Kampfjets trainieren über Bayern

von Redaktion

Lechfeld – Im Juni werden täglich Kampfjets der US-amerikanischen Luftwaffe über Bayern fliegen. Deutschland wird Gastgebernation eines groß angelegten Nato-Manövers. Unter Führung der Luftwaffe werden Luftkriegsoperationen geübt. Sie sollen unter anderem die Reaktionsfähigkeit der teilnehmenden Soldaten trainieren – und Stärke demonstrieren. Elf Tage lang wird dafür der Luftraum zum Teil gesperrt.

Einer der Standorte dafür ist der Fliegerhorst Lechfeld im Landkreis Augsburg. Er ist der größte Militärflugplatz Deutschlands. Acht bis zwölf Kampfjets der US-amerikanischen Luftwaffe samt 200 Soldatinnen und Soldaten werden dort stationiert. Die Kampfjets sollen täglich zwei Runden fliegen. Die notwendige Logistik wird bereits Wochen vorher mit den Transportflugzeugen C-130 Hercules abgewickelt. Für die Unterstützung werden zusätzlich rund 100 Kräfte eigenes Personal auf das Lechfeld verlegt. Sie werden größtenteils in Hotels untergebracht.

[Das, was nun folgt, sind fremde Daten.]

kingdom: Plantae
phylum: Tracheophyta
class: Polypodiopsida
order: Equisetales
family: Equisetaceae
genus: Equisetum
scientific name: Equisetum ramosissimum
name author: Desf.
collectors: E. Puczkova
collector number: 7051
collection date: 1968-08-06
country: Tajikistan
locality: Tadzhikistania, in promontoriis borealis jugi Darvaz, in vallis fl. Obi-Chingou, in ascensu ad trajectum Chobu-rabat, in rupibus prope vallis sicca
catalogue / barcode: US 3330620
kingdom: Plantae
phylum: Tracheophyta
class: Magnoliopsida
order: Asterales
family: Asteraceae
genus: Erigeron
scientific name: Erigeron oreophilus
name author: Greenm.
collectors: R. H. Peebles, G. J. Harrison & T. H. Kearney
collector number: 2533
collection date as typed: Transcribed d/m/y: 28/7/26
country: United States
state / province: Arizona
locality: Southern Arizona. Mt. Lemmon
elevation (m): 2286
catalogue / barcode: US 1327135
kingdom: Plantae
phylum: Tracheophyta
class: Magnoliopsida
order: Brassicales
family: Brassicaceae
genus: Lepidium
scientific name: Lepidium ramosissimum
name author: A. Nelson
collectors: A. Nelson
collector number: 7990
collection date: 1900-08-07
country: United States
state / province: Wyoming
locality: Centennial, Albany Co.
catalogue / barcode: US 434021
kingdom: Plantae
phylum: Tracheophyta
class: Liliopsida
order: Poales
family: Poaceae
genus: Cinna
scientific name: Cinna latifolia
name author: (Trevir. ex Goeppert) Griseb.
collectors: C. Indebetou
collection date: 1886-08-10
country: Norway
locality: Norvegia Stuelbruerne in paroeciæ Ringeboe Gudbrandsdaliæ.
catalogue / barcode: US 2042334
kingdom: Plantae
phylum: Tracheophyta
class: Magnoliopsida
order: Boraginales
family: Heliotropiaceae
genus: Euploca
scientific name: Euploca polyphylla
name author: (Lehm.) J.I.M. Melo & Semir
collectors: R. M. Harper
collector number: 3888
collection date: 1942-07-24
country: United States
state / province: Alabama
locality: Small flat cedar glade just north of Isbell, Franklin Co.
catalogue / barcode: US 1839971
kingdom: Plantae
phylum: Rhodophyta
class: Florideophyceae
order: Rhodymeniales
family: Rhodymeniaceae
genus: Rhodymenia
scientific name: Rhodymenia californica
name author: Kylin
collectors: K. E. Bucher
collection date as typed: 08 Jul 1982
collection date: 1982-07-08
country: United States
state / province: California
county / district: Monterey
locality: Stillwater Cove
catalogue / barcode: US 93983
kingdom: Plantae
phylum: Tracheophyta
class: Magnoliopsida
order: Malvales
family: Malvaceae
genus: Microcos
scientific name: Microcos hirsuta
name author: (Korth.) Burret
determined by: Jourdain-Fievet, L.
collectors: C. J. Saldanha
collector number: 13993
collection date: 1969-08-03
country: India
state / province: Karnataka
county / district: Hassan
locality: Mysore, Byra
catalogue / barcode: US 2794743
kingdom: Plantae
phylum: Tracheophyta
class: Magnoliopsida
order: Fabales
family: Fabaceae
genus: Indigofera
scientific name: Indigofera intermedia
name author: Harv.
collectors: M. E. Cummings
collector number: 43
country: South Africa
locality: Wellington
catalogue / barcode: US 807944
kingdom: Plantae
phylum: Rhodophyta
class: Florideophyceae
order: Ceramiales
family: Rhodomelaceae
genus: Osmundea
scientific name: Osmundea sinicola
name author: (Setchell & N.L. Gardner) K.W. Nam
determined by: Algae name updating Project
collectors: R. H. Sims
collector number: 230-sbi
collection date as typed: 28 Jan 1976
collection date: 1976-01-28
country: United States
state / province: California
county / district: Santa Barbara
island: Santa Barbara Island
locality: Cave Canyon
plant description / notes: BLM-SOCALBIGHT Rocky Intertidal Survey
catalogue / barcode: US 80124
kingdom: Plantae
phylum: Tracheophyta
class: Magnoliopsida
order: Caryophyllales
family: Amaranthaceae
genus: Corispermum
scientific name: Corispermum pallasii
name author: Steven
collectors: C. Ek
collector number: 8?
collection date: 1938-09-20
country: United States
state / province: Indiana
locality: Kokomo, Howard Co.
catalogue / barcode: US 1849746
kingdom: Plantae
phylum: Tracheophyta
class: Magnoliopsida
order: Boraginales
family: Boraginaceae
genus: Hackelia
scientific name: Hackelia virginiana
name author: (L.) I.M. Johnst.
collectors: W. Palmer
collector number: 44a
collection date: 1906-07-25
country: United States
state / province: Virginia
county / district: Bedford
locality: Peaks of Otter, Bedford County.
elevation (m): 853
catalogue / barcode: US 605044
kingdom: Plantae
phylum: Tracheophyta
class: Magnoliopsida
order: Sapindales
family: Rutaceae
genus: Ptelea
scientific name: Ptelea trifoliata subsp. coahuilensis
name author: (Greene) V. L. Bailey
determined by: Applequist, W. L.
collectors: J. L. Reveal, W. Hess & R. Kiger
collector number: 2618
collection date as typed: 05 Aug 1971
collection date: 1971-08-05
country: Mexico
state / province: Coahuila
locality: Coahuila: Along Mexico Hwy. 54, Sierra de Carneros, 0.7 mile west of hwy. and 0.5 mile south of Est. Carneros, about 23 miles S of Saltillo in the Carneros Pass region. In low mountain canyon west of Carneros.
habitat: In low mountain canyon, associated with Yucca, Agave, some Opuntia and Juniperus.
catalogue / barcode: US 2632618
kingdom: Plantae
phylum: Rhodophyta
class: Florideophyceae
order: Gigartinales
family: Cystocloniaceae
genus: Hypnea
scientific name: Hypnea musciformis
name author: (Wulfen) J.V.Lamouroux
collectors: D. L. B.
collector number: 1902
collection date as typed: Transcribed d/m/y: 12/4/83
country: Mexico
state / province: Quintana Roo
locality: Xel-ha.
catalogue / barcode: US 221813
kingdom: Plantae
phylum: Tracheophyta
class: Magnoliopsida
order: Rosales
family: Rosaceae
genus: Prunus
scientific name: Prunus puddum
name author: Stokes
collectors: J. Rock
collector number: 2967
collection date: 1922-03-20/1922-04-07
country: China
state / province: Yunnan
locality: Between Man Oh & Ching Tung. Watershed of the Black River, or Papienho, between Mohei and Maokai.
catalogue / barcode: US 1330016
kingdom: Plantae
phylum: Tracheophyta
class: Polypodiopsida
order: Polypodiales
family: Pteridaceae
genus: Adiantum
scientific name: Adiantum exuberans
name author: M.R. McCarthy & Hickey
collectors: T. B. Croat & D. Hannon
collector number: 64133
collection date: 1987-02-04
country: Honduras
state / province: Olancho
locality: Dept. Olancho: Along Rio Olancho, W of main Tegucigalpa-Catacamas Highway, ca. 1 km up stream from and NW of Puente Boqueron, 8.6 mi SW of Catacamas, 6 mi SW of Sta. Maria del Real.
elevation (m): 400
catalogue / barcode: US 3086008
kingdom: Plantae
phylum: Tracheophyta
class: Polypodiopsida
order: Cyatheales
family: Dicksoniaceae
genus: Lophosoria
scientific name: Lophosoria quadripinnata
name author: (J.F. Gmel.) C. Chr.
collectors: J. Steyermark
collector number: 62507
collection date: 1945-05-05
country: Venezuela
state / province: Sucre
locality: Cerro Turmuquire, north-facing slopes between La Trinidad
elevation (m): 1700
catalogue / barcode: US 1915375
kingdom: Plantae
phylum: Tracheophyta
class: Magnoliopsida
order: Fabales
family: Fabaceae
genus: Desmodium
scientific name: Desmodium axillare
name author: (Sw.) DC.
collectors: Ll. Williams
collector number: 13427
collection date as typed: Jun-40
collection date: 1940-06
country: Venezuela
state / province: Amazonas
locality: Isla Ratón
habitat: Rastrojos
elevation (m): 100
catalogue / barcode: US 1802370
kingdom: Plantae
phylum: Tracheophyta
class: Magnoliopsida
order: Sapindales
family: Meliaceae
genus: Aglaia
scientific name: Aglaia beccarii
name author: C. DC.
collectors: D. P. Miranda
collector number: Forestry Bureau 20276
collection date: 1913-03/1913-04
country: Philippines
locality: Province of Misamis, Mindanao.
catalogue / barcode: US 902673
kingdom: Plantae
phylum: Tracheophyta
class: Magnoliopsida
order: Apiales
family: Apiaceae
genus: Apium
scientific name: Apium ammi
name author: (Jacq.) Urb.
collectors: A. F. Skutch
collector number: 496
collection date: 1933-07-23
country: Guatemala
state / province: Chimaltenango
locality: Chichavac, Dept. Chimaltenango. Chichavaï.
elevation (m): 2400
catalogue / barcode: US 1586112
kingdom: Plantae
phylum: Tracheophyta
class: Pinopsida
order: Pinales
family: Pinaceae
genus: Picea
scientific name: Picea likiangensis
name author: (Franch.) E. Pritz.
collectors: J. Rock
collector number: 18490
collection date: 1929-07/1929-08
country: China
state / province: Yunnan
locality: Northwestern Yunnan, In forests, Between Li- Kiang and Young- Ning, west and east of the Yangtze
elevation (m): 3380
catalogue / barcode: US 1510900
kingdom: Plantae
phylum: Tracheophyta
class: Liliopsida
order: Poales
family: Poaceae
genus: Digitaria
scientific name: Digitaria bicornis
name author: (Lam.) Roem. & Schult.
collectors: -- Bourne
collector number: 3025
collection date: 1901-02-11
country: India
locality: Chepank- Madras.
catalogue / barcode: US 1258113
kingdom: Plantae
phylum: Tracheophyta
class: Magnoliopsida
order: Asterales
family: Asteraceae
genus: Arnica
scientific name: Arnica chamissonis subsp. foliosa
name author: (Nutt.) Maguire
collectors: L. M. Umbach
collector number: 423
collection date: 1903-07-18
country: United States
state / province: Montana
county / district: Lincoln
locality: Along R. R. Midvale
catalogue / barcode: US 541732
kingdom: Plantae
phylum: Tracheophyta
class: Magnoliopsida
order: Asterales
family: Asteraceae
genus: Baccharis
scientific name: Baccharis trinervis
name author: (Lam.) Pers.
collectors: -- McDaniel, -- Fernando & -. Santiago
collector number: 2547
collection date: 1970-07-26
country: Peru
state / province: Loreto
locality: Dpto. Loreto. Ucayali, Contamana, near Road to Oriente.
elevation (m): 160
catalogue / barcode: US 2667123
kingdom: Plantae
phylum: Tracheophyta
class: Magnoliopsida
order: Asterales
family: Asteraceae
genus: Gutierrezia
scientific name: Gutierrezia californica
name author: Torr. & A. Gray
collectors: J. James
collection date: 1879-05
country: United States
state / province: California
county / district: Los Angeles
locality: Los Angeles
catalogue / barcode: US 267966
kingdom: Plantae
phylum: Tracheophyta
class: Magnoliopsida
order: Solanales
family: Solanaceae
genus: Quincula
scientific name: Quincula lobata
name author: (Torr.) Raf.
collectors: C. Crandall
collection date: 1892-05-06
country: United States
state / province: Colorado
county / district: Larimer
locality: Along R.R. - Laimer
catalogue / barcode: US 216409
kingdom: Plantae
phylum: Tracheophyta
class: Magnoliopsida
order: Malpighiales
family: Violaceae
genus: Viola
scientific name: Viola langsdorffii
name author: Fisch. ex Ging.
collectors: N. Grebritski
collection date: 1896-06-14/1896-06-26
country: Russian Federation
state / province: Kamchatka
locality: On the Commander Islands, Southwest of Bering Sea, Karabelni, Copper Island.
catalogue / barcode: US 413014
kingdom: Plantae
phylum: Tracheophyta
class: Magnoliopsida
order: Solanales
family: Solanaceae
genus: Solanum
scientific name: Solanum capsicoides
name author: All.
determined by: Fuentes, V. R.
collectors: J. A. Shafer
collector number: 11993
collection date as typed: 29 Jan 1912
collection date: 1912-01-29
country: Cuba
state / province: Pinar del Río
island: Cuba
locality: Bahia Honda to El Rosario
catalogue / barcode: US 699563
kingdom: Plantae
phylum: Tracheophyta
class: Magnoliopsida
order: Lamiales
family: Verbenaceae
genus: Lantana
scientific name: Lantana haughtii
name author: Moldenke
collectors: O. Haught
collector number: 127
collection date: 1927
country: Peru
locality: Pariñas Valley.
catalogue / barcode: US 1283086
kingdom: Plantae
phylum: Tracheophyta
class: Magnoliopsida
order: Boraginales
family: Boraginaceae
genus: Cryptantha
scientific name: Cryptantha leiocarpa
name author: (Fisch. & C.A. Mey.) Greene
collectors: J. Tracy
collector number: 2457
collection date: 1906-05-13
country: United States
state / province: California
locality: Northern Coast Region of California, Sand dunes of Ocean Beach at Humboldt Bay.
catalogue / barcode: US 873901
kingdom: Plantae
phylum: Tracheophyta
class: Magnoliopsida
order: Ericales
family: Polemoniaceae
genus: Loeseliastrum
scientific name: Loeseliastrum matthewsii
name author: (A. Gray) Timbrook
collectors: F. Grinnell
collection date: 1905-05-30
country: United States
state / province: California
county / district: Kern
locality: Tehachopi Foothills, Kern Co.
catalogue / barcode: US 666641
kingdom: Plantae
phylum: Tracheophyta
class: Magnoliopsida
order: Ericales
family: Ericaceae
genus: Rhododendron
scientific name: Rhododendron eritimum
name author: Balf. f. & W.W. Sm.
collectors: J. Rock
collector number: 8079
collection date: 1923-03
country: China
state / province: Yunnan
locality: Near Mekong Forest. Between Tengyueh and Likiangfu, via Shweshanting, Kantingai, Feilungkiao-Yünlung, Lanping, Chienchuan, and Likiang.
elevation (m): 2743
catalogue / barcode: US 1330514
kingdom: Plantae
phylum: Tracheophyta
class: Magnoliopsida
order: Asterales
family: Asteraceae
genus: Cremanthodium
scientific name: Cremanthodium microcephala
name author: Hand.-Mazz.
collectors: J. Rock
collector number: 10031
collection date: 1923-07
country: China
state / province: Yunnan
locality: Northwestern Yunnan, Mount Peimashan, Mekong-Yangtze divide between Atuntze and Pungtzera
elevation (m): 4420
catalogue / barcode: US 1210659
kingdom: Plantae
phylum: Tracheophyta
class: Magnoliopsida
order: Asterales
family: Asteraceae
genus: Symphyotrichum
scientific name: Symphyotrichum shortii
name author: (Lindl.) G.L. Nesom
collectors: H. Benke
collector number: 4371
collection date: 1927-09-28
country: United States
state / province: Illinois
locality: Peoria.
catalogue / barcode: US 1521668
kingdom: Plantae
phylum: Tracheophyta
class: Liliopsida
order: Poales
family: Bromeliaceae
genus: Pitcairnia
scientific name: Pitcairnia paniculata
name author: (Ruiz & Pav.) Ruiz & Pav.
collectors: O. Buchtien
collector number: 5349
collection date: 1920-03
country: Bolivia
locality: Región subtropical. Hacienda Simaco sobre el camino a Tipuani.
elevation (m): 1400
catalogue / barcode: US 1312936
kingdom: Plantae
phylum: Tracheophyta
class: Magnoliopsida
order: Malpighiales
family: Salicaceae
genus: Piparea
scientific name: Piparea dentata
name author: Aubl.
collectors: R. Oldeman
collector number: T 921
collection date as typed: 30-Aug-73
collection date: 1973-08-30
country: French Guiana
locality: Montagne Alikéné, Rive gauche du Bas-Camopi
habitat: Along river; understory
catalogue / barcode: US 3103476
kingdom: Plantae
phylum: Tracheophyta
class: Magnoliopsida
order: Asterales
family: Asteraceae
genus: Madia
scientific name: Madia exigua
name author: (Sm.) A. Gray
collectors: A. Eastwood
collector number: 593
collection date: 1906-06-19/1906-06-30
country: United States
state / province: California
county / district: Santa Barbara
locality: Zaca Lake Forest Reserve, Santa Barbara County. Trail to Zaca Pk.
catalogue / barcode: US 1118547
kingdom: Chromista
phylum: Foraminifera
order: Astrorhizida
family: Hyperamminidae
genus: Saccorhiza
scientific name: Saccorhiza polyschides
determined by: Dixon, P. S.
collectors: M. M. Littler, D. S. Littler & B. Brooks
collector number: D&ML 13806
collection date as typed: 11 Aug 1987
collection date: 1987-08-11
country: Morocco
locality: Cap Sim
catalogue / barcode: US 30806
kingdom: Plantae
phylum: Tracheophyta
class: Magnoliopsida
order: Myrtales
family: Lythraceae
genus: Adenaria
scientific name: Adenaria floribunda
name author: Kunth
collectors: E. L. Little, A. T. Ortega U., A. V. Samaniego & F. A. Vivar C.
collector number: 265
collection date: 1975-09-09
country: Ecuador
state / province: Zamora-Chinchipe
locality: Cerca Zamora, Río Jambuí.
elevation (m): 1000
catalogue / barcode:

Die Bundeswehr beschreibt das geplante Manöver als „die größte Verlegeübung seit Bestehen der Nato“. Sie soll die Luftstreitkräfte der Nato und deren Verbündeter in einer Übung vereinen und zusammenführen, schreibt die Bundeswehr auf ihrer Internetseite. Es handle sich laut Luftwaffe um ein „rein defensiv ausgerichtetes Training, das seit 2021 geplant und vorbereitet wird“. Der Angriffskrieg Russlands auf die Ukraine habe keine Auswirkungen auf die geplante Dimension des Manövers gehabt. Mehr als 10 000 Soldaten und 210 Flugzeuge aus 18 Nationen nehmen an der Übung vom 12. bis 23. Juni teil. Rund 100 Flugzeuge stammen aus den USA. Auch das Vereinigte Königreich, Japan, Schweden und Frankreich sind dabei. Über dem deutschen Luftraum werden zum ersten Mal die amerikanischen F-35-Tarnkappenbomber fliegen.

Lechfeld gehört neben Hohn in Schleswig-Holstein und Wunstorf in Niedersachsen zu den drei Hauptstandorten für die Übung. Zwei weitere Standorte liegen in den Niederlanden und Tschechien. Während der Übung werden die entsprechenden Strecken im deutschen Luftraum für den zivilen Flugverkehr gesperrt. Passagiermaschinen müssen die Übungsgebiete umfliegen. Der Zeitraum überschneidet sich nicht mit den bayerischen Pfingstferien, sie gehen am 11. Juni zu Ende. Wie stark das Manöver einzelne deutsche Flughäfen betrifft, lässt sich noch nicht absehen. Die Deutsche Flugsicherung geht von erheblichen Auswirkungen aus.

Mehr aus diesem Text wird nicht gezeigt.